Thursday, September 19, 2013

Navigating Uncertainty

I've discussed the importance of community a few times on this blog. Well, not too long ago, I had an opportunity to experience the benefits of being part of a writers community firsthand.

I received some feedback on my current project that seemed contradictory to everything I'd read about publishing a debut novel. Immediately, one of my friends pointed out that there aren't really any rules dictating what is right or wrong in writing a book. Stylistically, anyway. And she named a few books right away that did exactly what I'd been told to do in my book.

Other friends listened (and I use that term loosely since this all took place in a Facebook conversation) while I rambled on about things I've read from agents and editors. Some of the members of my critique group spoke up and told me, with a good deal of confidence, that in my particular situation, many of the changes recommended by this bit of feedback wouldn't really work for my book.

And that was something I suspected, but with how eager I am to move to the next step, I needed to talk things out before making any decisions. I'd tried some of this person's suggestions in earlier drafts of my book, and they felt forced and boring. But a part of me wanted to jump in and start fiddling with my book right away on the off chance that I might be able to move forward with my career.

Without the support of other writers, I'd still be pulling my hair, desperate to figure out what the feedback meant and how to apply it to my book. I could've butchered the entire thing and turned it into a mess that might have sent me back to the beginning with this project. Unless I made all of those changes in a separate document, which is what I planned. But after the conversations I was able to have, I know that wouldn't have been the best use of my time.

The biggest reason I bring this up is because this was a completely new experience for me. Not the feedback, per se, but where it came from. I didn't know how to respond, and without the support of fellow writers, I think my head would've exploded.

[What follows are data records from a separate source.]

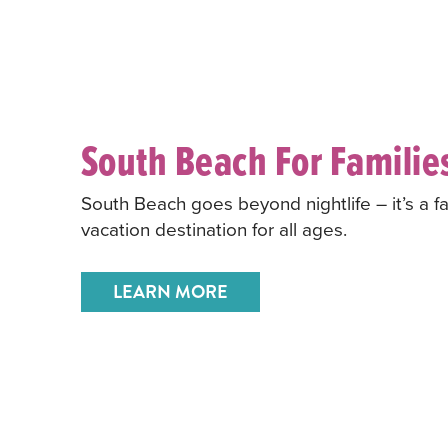
South Beach For Familie
South Beach goes beyond nightlife – it’s a fa
vacation destination for all ages.
LEARN MORE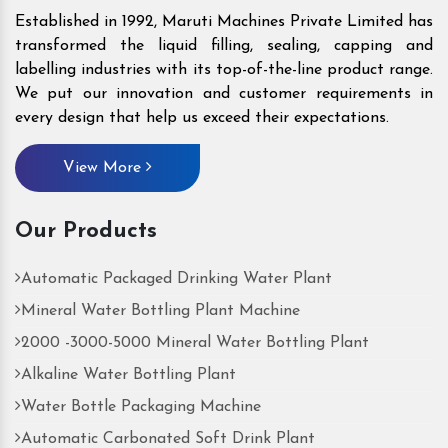
Established in 1992, Maruti Machines Private Limited has
transformed the liquid filling, sealing, capping and
labelling industries with its top-of-the-line product range.
We put our innovation and customer requirements in
every design that help us exceed their expectations.
View More
Our Products
Automatic Packaged Drinking Water Plant
Mineral Water Bottling Plant Machine
2000 -3000-5000 Mineral Water Bottling Plant
Alkaline Water Bottling Plant
Water Bottle Packaging Machine
Automatic Carbonated Soft Drink Plant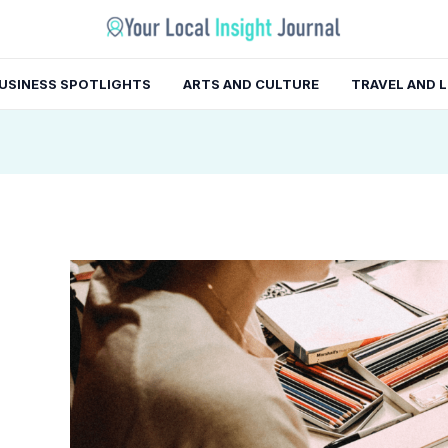
gation
USINESS SPOTLIGHTS
ARTS AND CULTURE
TRAVEL AND 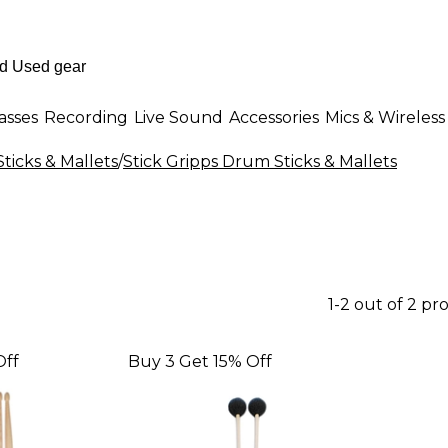
asses
Recording
Live Sound
Accessories
Mics & Wireless
ticks & Mallets
/
Stick Gripps Drum Sticks & Mallets
1-2 out of 2 pr
Off
Buy 3 Get 15% Off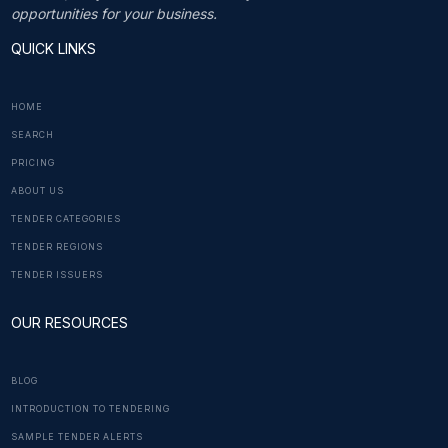
opportunities for your business.
QUICK LINKS
HOME
SEARCH
PRICING
ABOUT US
TENDER CATEGORIES
TENDER REGIONS
TENDER ISSUERS
OUR RESOURCES
BLOG
INTRODUCTION TO TENDERING
SAMPLE TENDER ALERTS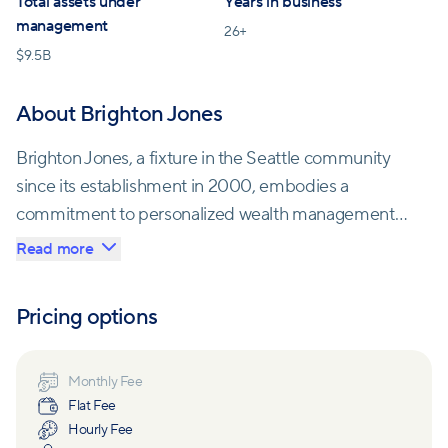
Total assets under
Years in business
management
26
+
$
9.5B
About Brighton Jones
Brighton Jones, a fixture in the Seattle community
since its establishment in 2000, embodies a
commitment to personalized wealth management
for individuals and families. Their journey from
Read more
Capitol Hill to historic Belltown reflects their deep
roots in the city.
Pricing options
This firm stands out with its extensive experience
advising on significant liquidity events, tax planning,
Monthly Fee
Flat Fee
and executive compensation packages, including
Hourly Fee
those at renowned companies like Amazon, Boeing,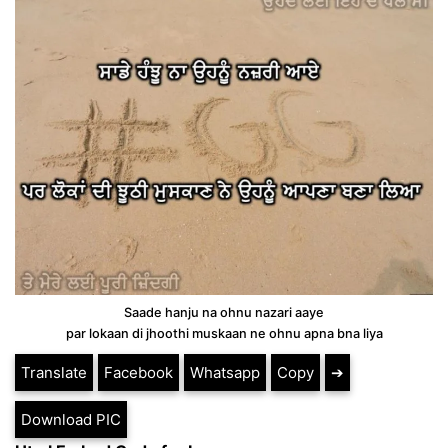
Saade hanju na ohnu nazari aaye
par lokaan di jhoothi muskaan ne ohnu apna bna liya
Translate
Facebook
Whatsapp
Copy
➔
Download PIC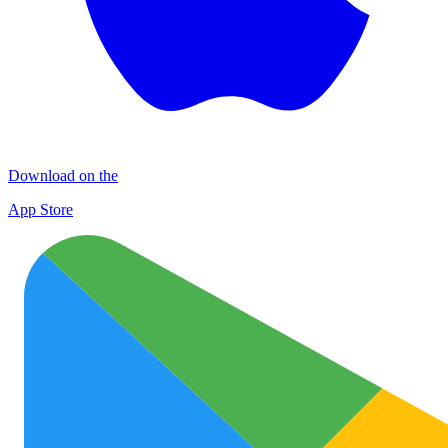
Download on the
App Store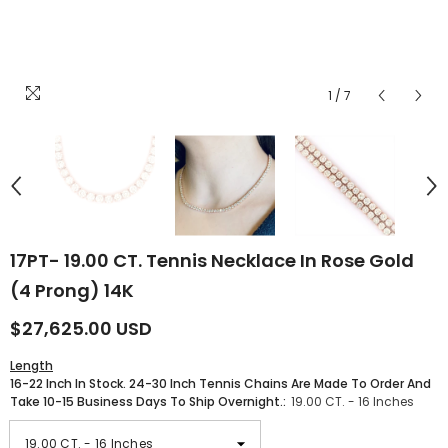
1
/
7
17PT- 19.00 CT. Tennis Necklace In Rose Gold
(4 Prong) 14K
$27,625.00 USD
Length
16-22 Inch In Stock. 24-30 Inch Tennis Chains Are Made To Order And
Take 10-15 Business Days To Ship Overnight.:
19.00 CT. - 16 Inches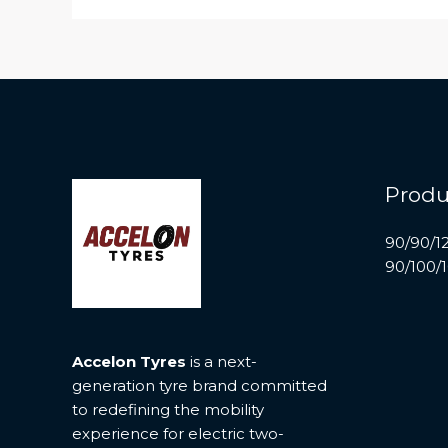
Produ
90/90/1
90/100/
Accelon Tyres
is a next-
generation tyre brand committed
to redefining the mobility
experience for electric two-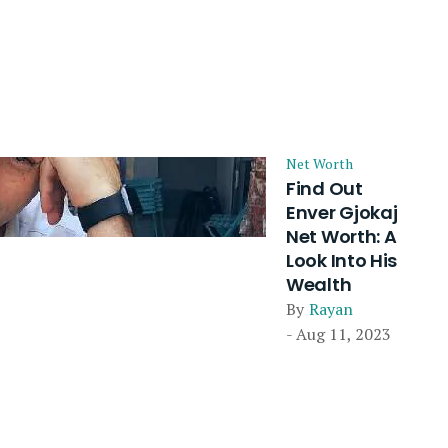
Net Worth
Find Out
Enver Gjokaj
Net Worth: A
Look Into His
Wealth
By
Rayan
- Aug 11, 2023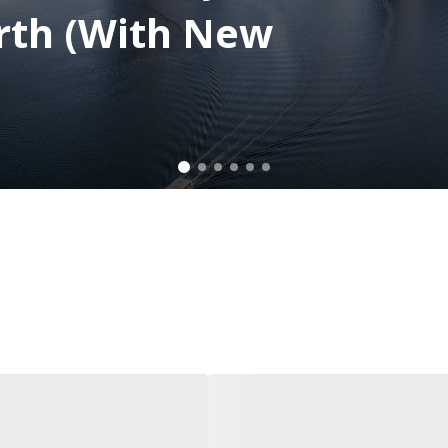
rth (With New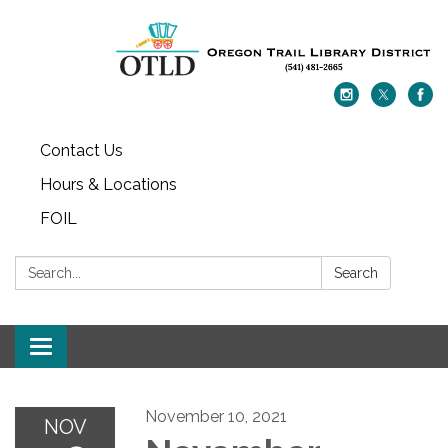
Contact Us
Hours & Locations
FOIL
Search:
Search
Toggle navigation
November 10, 2021
NOV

My point, I guess, is that when a stereotypical hermit writer hits that point of uncertainty, like I did, they need to break away from their solitude and seek the advice and support of people who can give them a fresh perspective. It's dangerous to do this alone. With the quality of writing I keep seeing in the bookstores, and with the overwhelming mass of people vying for a chance to be published, I don't know if it's even POSSIBLE to do this alone anymore. If it ever was possible.